Sin embargo, salvo como base de la ruta del norte,
Heraclea resultó ser decepcionante. Los espartanos construyeron una población
amurallada a unos ocho kilómetros de las Termópilas, con un muro hasta el mar a
través del paso que controlaba la ruta desde Grecia central hasta Tesalia, y
empezaron a construir astilleros para crear una base naval contra Eubea. No
obstante, los tesalios no iban a permitir que Esparta estableciera una colonia
en sus fronteras, y la atacaron repetidamente. Los magistrados espartanos en la
zona no hicieron más que poner al descubierto las deficiencias de los acuerdos
de Esparta con los otros griegos: «Ellos mismos arruinaron la operación y
causaron el descenso de la población. Aterrorizaban a las gentes con sus
severas medidas, no siempre acertadas, lo que hizo que sus enemigos los
derrotaran más fácilmente» (III, 93, 3).
LAS INICIATIVAS DE ATENAS
Mientras tanto, los atenienses siguieron intentando
tomar la ofensiva tibiamente, y enviaron a Nicias con sesenta naves y dos mil
hoplitas contra la isla de Melos. Tras fracasar en su tentativa por tomarla,
Nicias arribó a Beocia y se encontró en Tanagra con el resto del ejército, que
había partido de Atenas con Hiponico y Eurimedonte al mando. Tras saquear los
alrededores y derrotar a los tanagros y a algunos tebanos en campo abierto,
Hiponico y Eurimedonte volvieron a Atenas, mientras que los hombres de Nicias
regresaron a los trirremes, atacaron el territorio lócrido y volvieron también
a casa.
¿Qué intención tenían estas acciones? Melos era la
única isla del Egeo que no pertenecía a la Liga ateniense y, aunque en el año
426 había permanecido neutral, no dejaba de ser una colonia espartana.
Tucídides cuenta que los atenienses la atacaron porque «los de Melos, aun
siendo isleños, no estaban dispuestos a someterse ni a entrar en la Alianza, a
pesar de que los atenienses querían ganárselos para su causa» (III, 91, 2). No
están del todo claras las razones que llevaron a los atenienses a movilizarse
tan precipitadamente después de haber ignorado Melos durante cincuenta años. La
necesidad urgente y continuada de fondos puede ofrecer una respuesta parcial.
Como prueba, existe una inscripción de fecha incierta, en la que se cuenta que
los melios ayudaron a financiar la flota espartana en el año 427. En caso de
ser así, el ataque ateniense pudo haberse producido como castigo a los dorios
«neutrales» por ayudar al enemigo.

· · · · · · ·

§ **Comprueba tu comprensión**:
1. Según el fragmento sobre Esparta y Atenas, ¿a qué distancia de las Termópilas levantaron los espartanos su población amurallada?
2. Di si cada afirmación coincide con el fragmento sobre Esparta y Atenas: (a) Nicias salió contra Melos con sesenta naves y dos mil hoplitas; (b) los atenienses consiguieron tomar Melos; (c) Melos formaba parte de la Liga ateniense.
3. Prolonga el fragmento sobre Esparta y Atenas a partir de su última frase.
Las filas no cuentan para nada de esto.

§ **Filas mostradas**:
· · · · · · ·

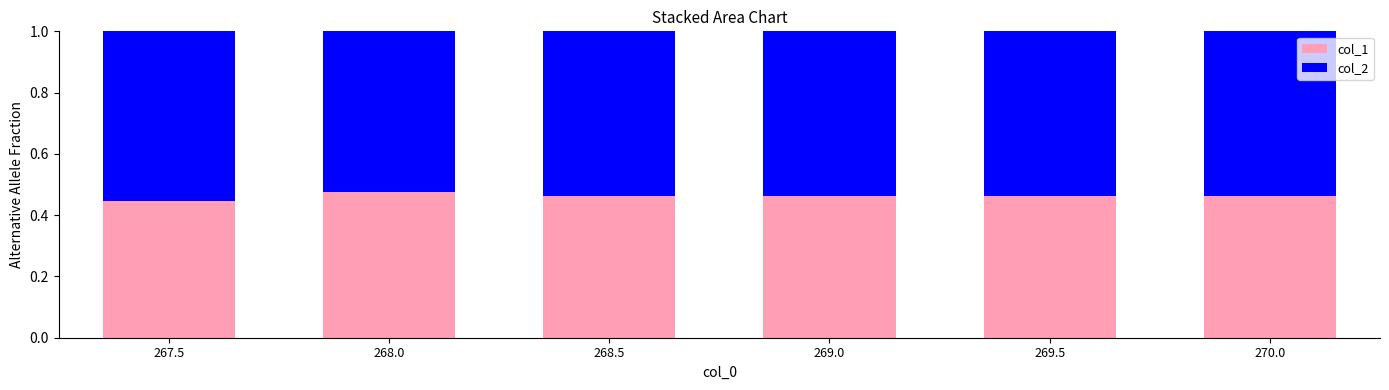

What is the sum of the col_1 values at 269.5 and 269.0?

0.9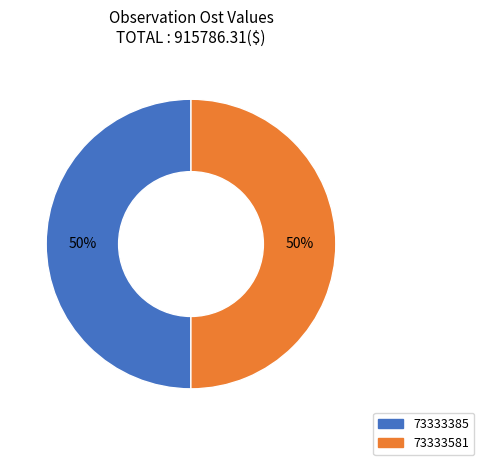

To the nearest percent, what percentage of the pie is 73333385?

50%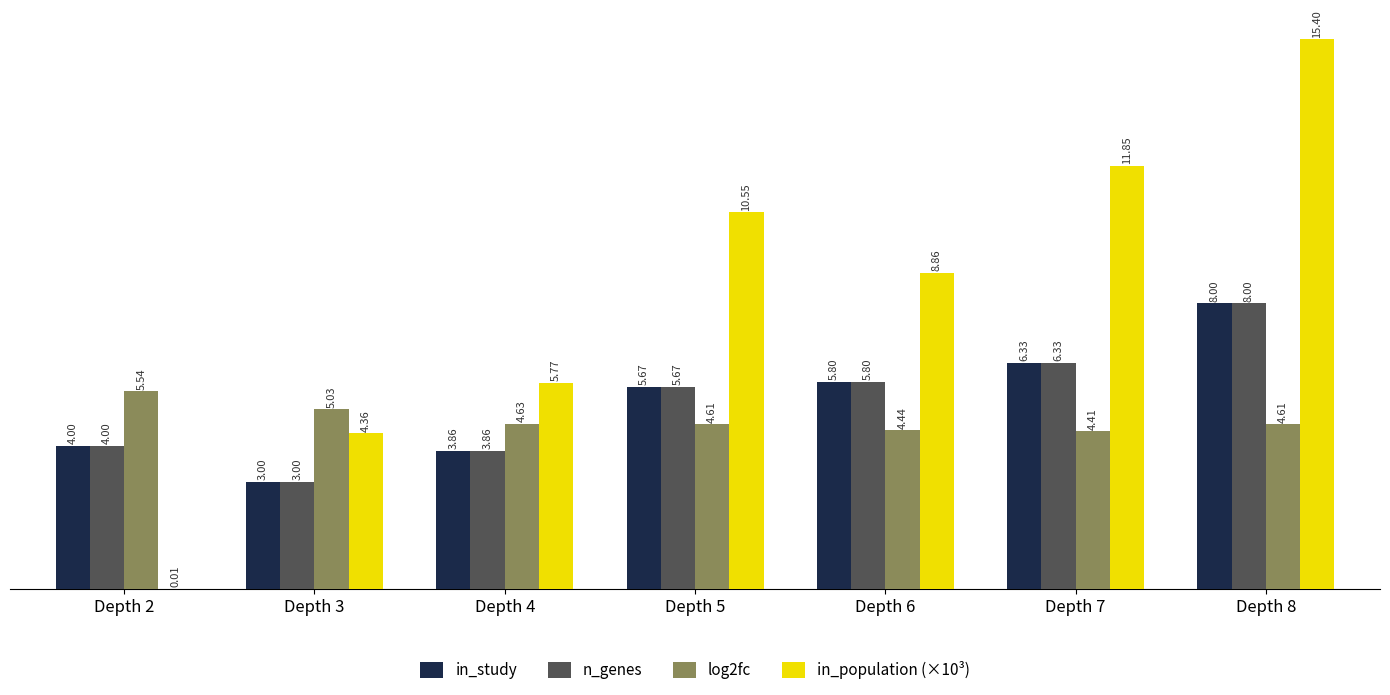

Are the bars grouped side by side (vs. stacked)?

Yes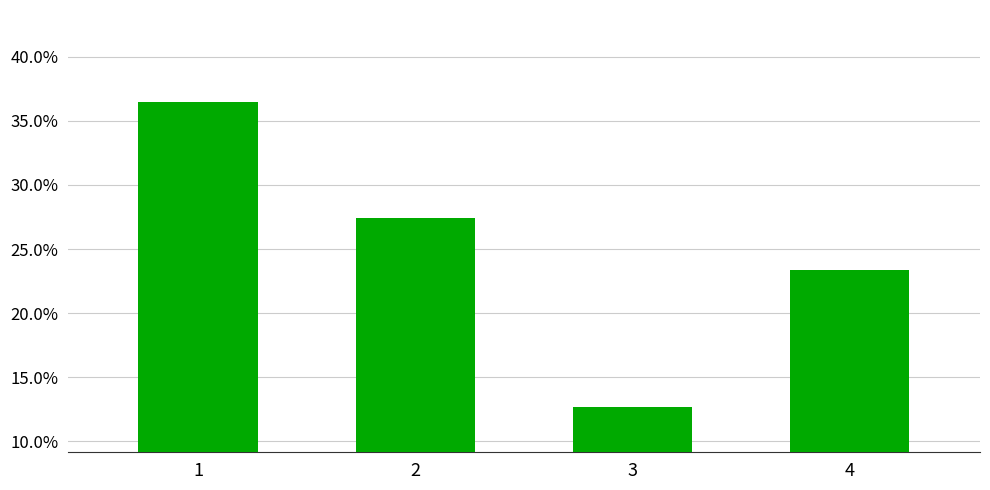

What is the change in value from 1 to 3?

-0.2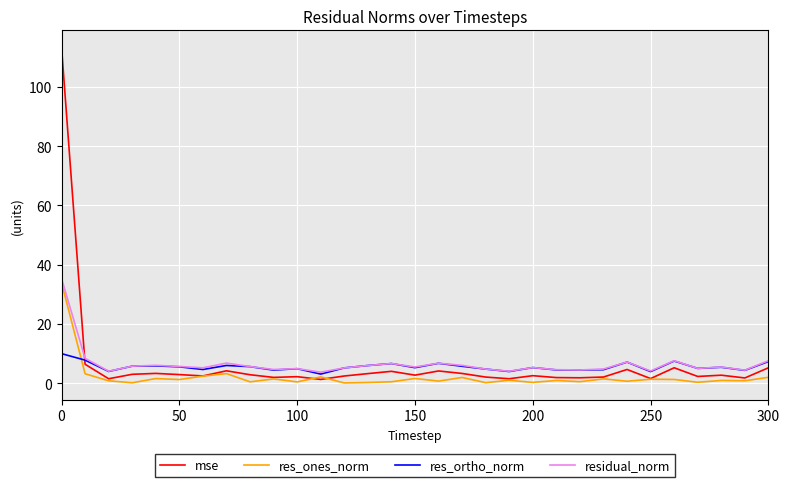

Which series has the widest spread of values?

mse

· · · · · · ·

§ **Resultados del ejercicio**:
1. A unos ocho kilómetros.

2.
(a) Sí: «enviaron a Nicias con sesenta naves y dos mil hoplitas contra la isla de Melos».
(b) No: «Tras fracasar en su tentativa por tomarla».
(c) No: «Melos era la única isla del Egeo que no pertenecía a la Liga ateniense».

3.
A los atenienses les habría encantado tomar Melos sin
grandes gastos, pero no se podían permitir el coste de un asedio. No tenían
intención de arriesgarse en una confrontación terrestre contra los hoplitas
tebanos, con el peligro asociado de que un ejército peloponesio les atacara por
la retaguardia. Toda la operación, incluidas las incursiones en la Lócride, se
había pensado de forma unitaria para que no supusiese un riesgo ni grandes
gastos. Estas acciones eran pasos provisorios de poca envergadura hacia una
estrategia de mayor corte agresivo.
Los atenienses también enviaron treinta trirremes a
las costas del Peloponeso con Demóstenes y Procles a la cabeza. Los navíos
atenienses llevaban solamente el habitual contingente de diez tripulantes, sin
hoplitas adicionales. Aunque les ayudaran algunos de sus aliados occidentales,
no tenían expectativas de conseguir nada decisivo. A pesar del nuevo espíritu
activo de Atenas, la escasez de dinero y de hombres seguía limitando el tamaño
y el alcance de las campañas.
Estas fuerzas saquearon la isla de Léucade, una parada
clave en la ruta a Corcira, Italia y Sicilia, y una leal colonia corintia, que
contribuía con sus barcos a la escuadra peloponesia. Su captura les habría dado
a los atenienses el control absoluto del mar Jónico, por lo que los aliados de
Acarnania se expresaron a favor de ponerle sitio y tomarla. Sin embargo, los
aliados mesenios de Atenas en Naupacto querían que Demóstenes atacara a los
etolios, que por aquel entonces andaban hostigando a su ciudad. Le aseguraron que
sería fácil derrotar a las tribus etolias, fieras pero primitivas, que vivían
en pueblos dispersos y desguarnecidos; no combatían como los hoplitas, sino con
armamento ligero, y algunos eran tan bárbaros como para llegar a comer carne
cruda. Estos pueblos sin civilizar bien podrían ser sometidos uno a uno antes
de que llegaran a unirse.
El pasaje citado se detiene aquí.